In the data below, find each line carrying the string "results" and copy it out.

=== Begin Enclosure ===

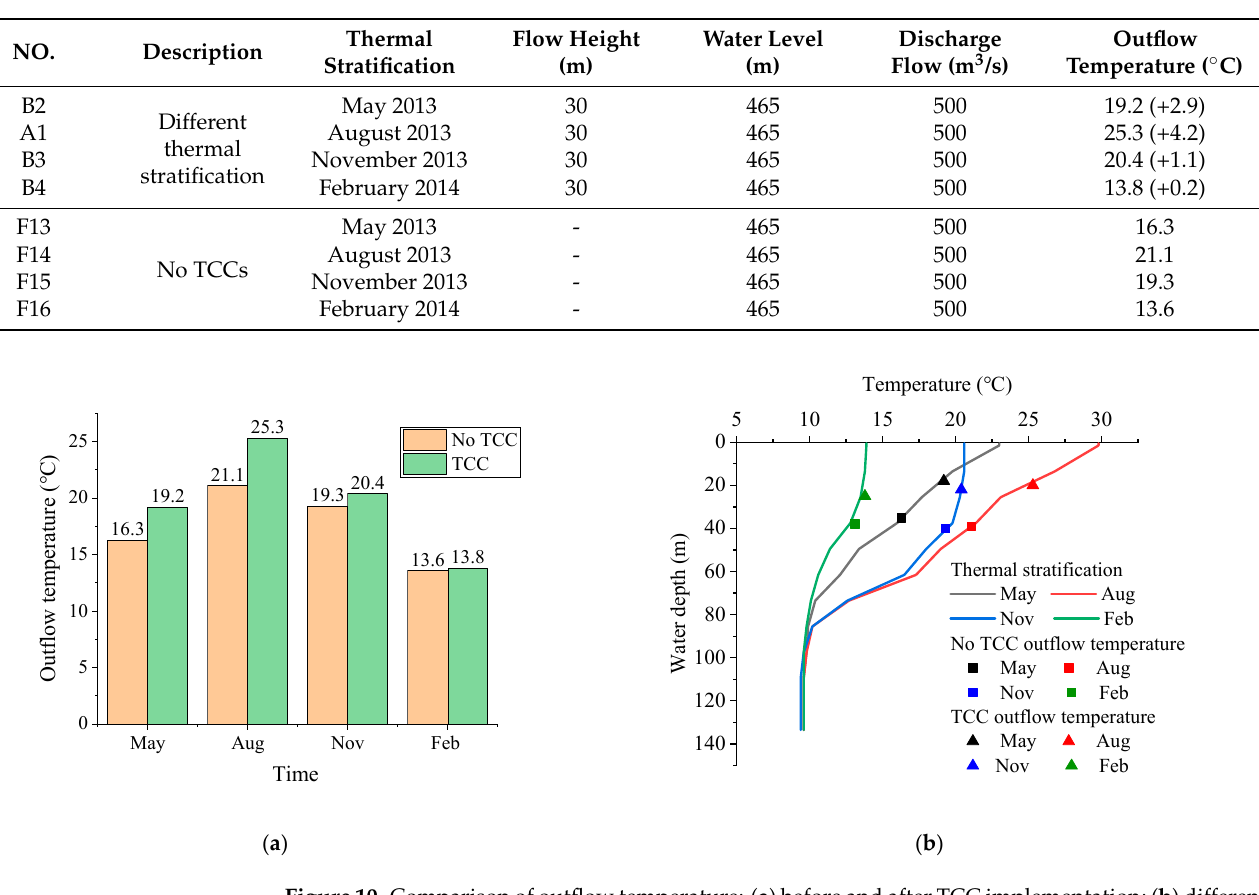
ferent thermal stratification. thermal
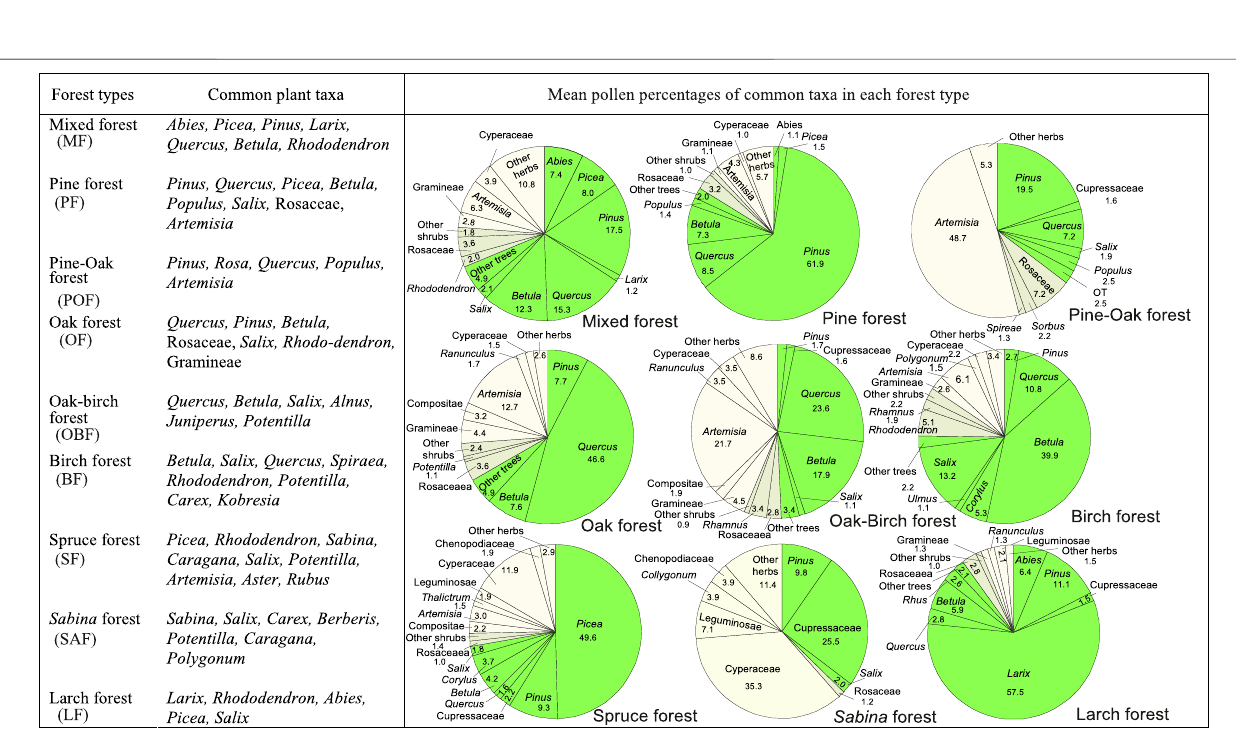
FIGURE10| ForesttypesintheTPandtheircommonplanttaxaandrepresentativepollenassemblages.Piegraphsintherightshowthemeanpercentagesofthe common pollen taxa, calculated by averaging the pollen percentages of the corresponding taxa within each group. For forest type classi fi cation, see Figure 3 .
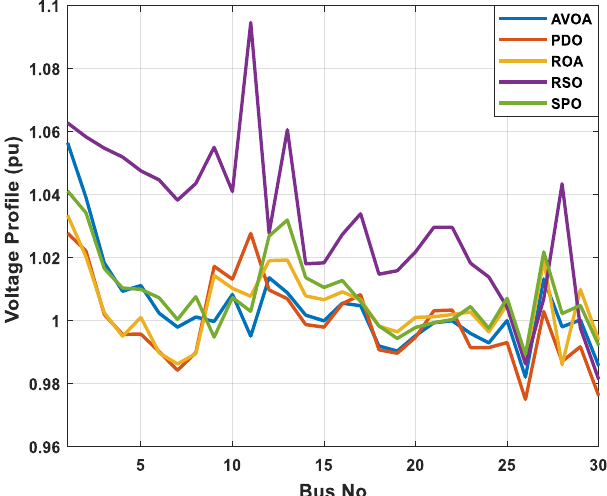
Figure 6. The AVOA voltage profile with the other compared methods for case 2.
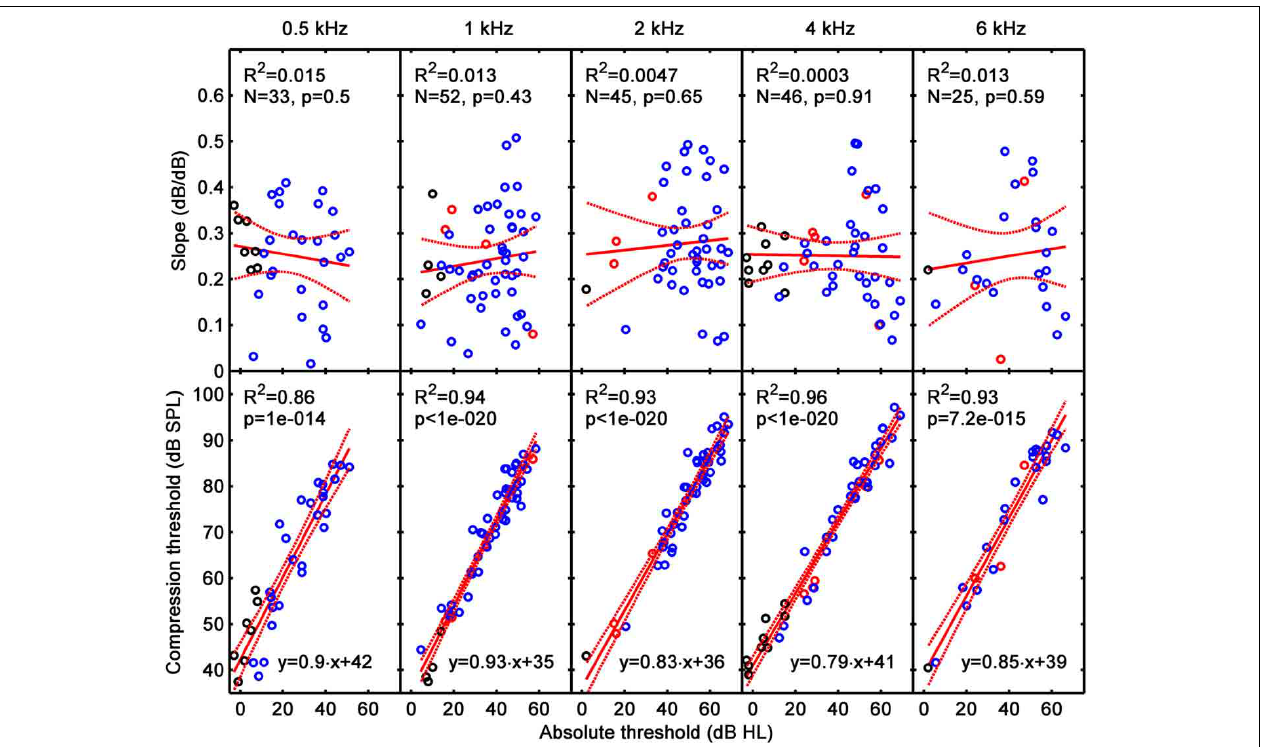
FIGURE 9 | Correlation of average slope (i.e., the slope of the I/O over the compressive segment) (top) and compression threshold (bottom) with absolute threshold. Each column is for a different test frequency, as indicated by the column title. Results for the present listeners are depicted as blue symbols; results for NH listeners and for listeners with mild-to-moderate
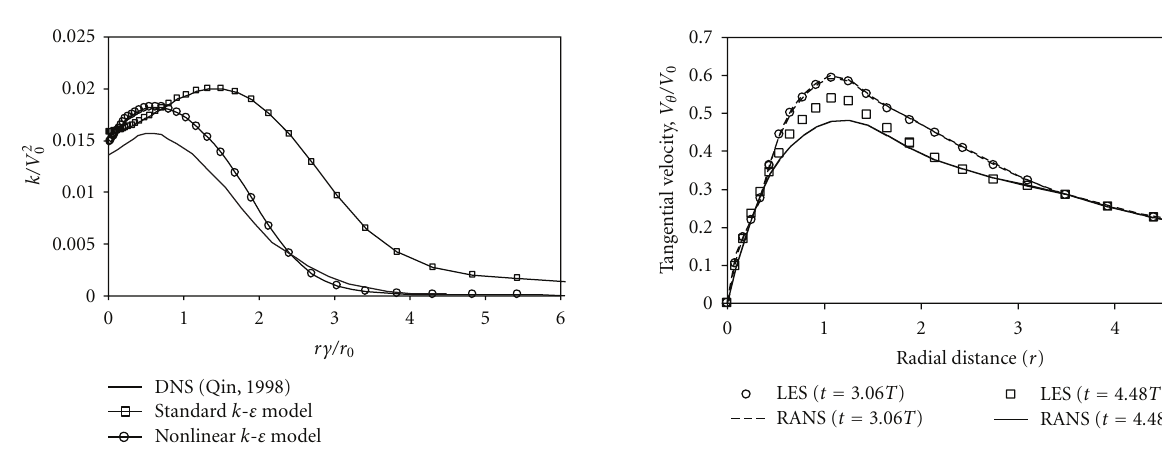
Figure 8: k - ε model prediction of turbulent kinetic energy compared with Qin’s DNS results ( t = 3.72 T ).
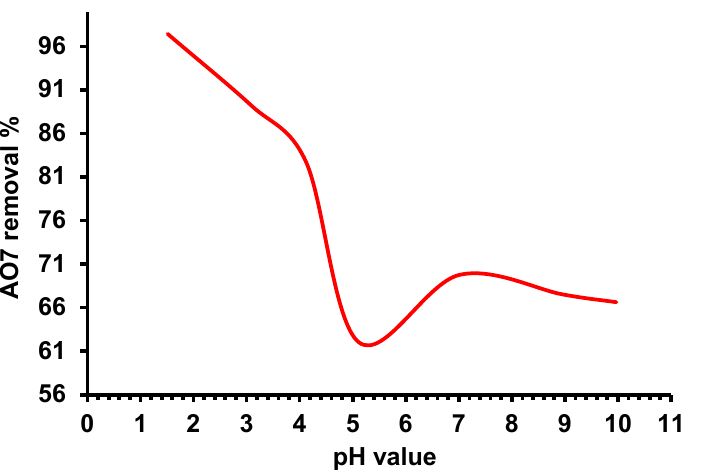
Figure 8. Effect of solution pH on the AO7 dye removal % using pea pods AC/ZnCl 2 -800 ◦ C under CO 2 (1.0 g/L) and 100 mg/L initial dye concentration at 25 ± 2 ◦ C.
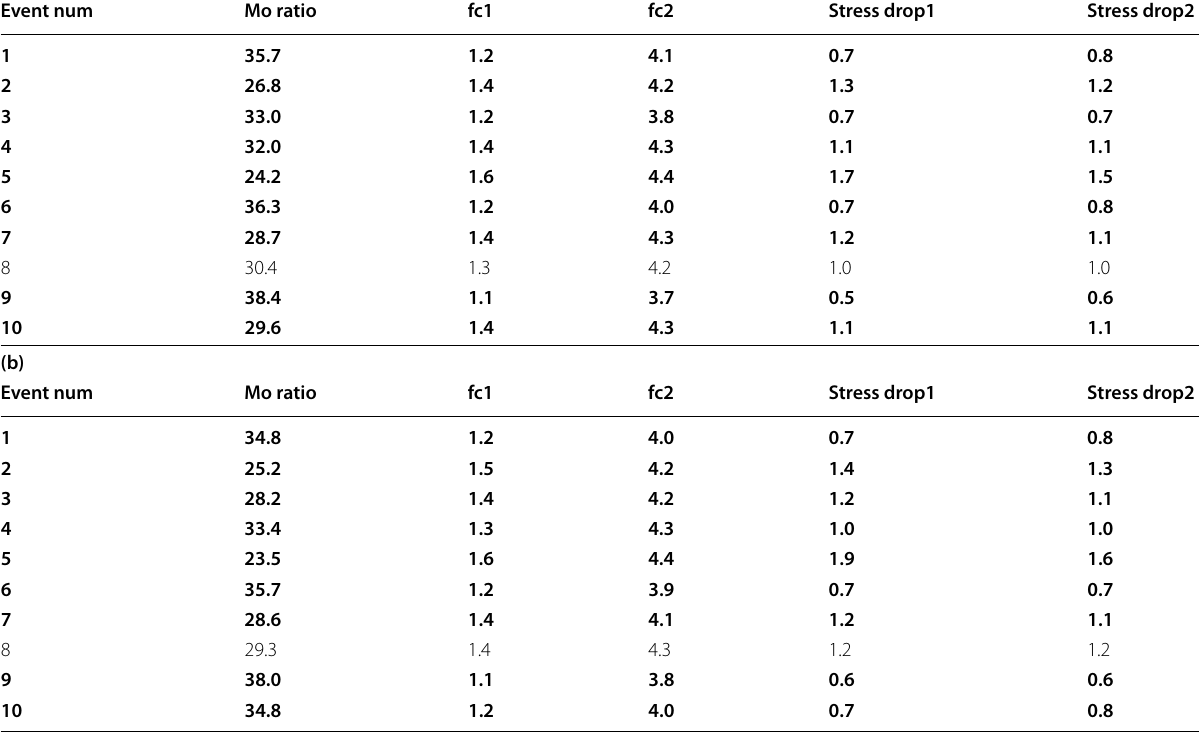
Table 2 (a) Estimated parameters for the first ten events in the synthetic data assuming a F-distribution. Rows list (from left to right) event number, estimated moment ratio, estimated corner frequency of the large earthquake (Hz), the estimated corner frequency of the small earthquake (Hz), stress drop estimated for a large earthquake (MPa), and the stress drop estimated for a small earthquake event (MPa). Thin characters indicates the selected event presented in Fig. 2. (b) Estimated parameters for synthetic data assuming a normal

=== End Enclosure ===

- [Your response]
FIGURE 9 | Correlation of average slope (i.e., the slope of the I/O over the compressive segment) (top) and compression threshold (bottom) with absolute threshold. Each column is for a different test frequency, as indicated by the column title. Results for the present listeners are depicted as blue symbols; results for NH listeners and for listeners with mild-to-moderate
Figure 8: k - ε model prediction of turbulent kinetic energy compared with Qin’s DNS results ( t = 3.72 T ).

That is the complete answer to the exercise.